The red metal is up more than 20 percent from its late January low—and that's given one stock a big boost: Freeport-McMoRan. The mining giant is up 40 percent in the same period, but one trader who relies heavily on the technicals and options market, is cautious on the stock, and he warned that the rally could be over.
"I think we're about to see some serious selling pressure in Freeport," said technical analyst Andrew Keene on CNBC's "Trading Nation" on Thursday. Despite the recent strength, Freeport shares are still lower on the year, down roughly 2 percent.

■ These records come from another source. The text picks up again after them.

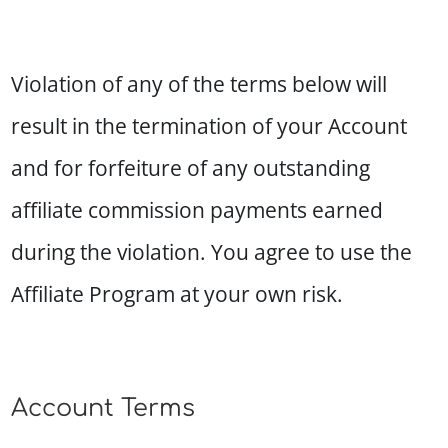
Violation of any of the terms below will
result in the termination of your Account
and for forfeiture of any outstanding
affiliate commission payments earned
during the violation. You agree to use the
Affiliate Program at your own risk.
Account Terms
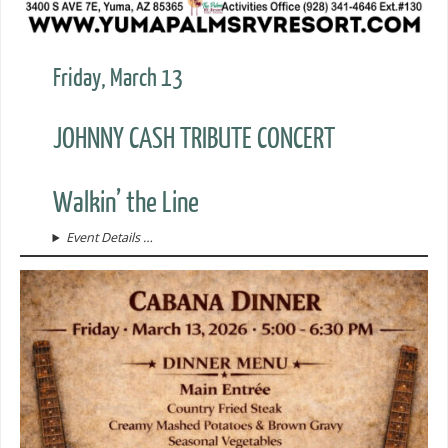
Friday, March 13
JOHNNY CASH TRIBUTE CONCERT
Walkin’ the Line
Event Details …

What concerns Keene most is that on a one-year chart, Freeport-McMoRan shares have shown what's called a "rounding top." Technicians often see this particular pattern as a reversal of a long-term trend. "To me, this looks like a weak stock that is about to roll over and I think it could head back to the low around $16.50," said Keene, founder of Keene on the Market. Keene also noted that FCX will run into resistance at its 150-day moving average and 200-day moving average.
In addition to the charts, Keene's says his bearish view is being confirmed by some large institutional put buying in the options market. "I'm seeing buyers of the July 23-strike puts and November 20-strike puts," he said.
The bearish sentiment in the options market, and troubling charts lead prompted Keene to purchase some puts of his own. Specifically, Keene bought the November 20-strike puts for $1.60 each. Since buying a put allows one to sell a stock at a given time for a set price, Keene's trade is profitable if Freeport shares fall below $18.40 by November expiration.
"The reason I'm picking November expiration is because we could rally up to the 200-day moving average," said Keene. "Either way I think this is a weak stock—we're going to see some sellers."